━━ Data records ━━

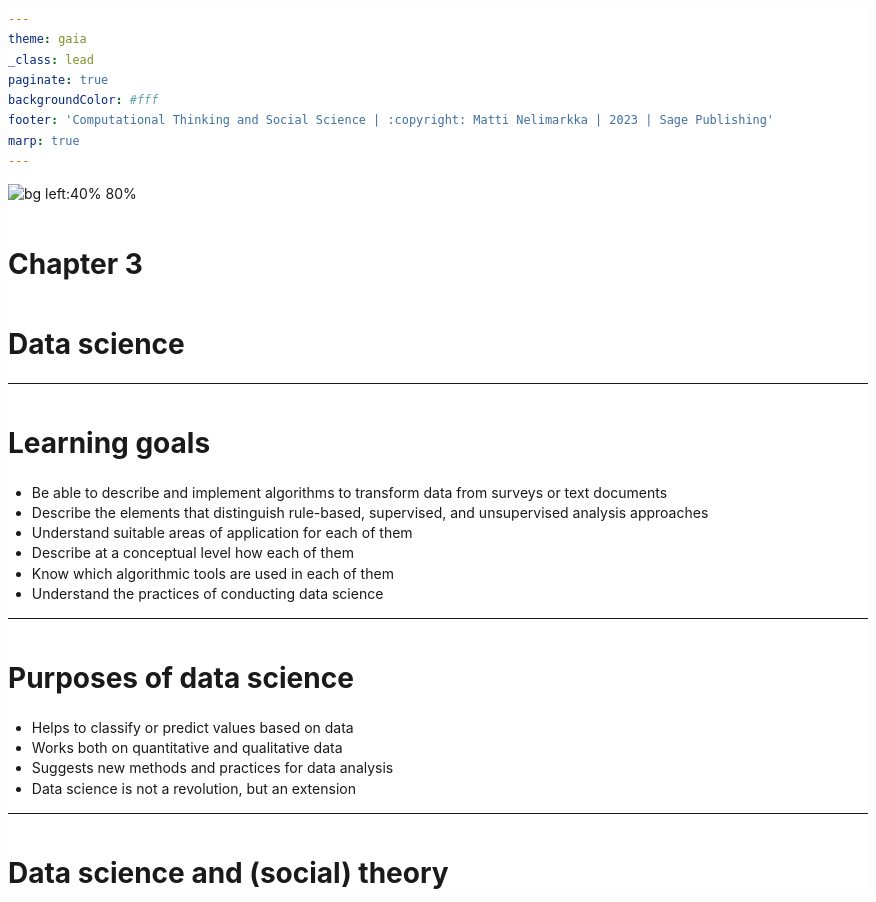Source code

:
 ```yaml
---
theme: gaia
_class: lead
paginate: true
backgroundColor: #fff
footer: 'Computational Thinking and Social Science | :copyright: Matti Nelimarkka | 2023 | Sage Publishing'
marp: true
---
```


<style>
footer {
  font-size: small;
}
</style>

![bg left:40% 80%](./cover.png)

# Chapter 3
# Data science

---

# Learning goals

- Be able to describe and implement algorithms to transform data from surveys or text documents
- Describe the elements that distinguish rule-based, supervised, and unsupervised analysis approaches
- Understand suitable areas of application for each of them
- Describe at a conceptual level how each of them
- Know which algorithmic tools are used in each of them
- Understand the practices of conducting data science

---

# Purposes of data science

* Helps to classify or predict values based on data
* Works both on quantitative and qualitative data
* Suggests new methods and practices for data analysis
* Data science is not a revolution, but an extension

---

# Data science and (social) theory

━━━

What you should do — Copy exactly, and only, the lines from the line containing "- Describe the" to the end of the listing, with both ends included.

Task output —
- Describe the elements that distinguish rule-based, supervised, and unsupervised analysis approaches
- Understand suitable areas of application for each of them
- Describe at a conceptual level how each of them
- Know which algorithmic tools are used in each of them
- Understand the practices of conducting data science

---

# Purposes of data science

* Helps to classify or predict values based on data
* Works both on quantitative and qualitative data
* Suggests new methods and practices for data analysis
* Data science is not a revolution, but an extension

---

# Data science and (social) theory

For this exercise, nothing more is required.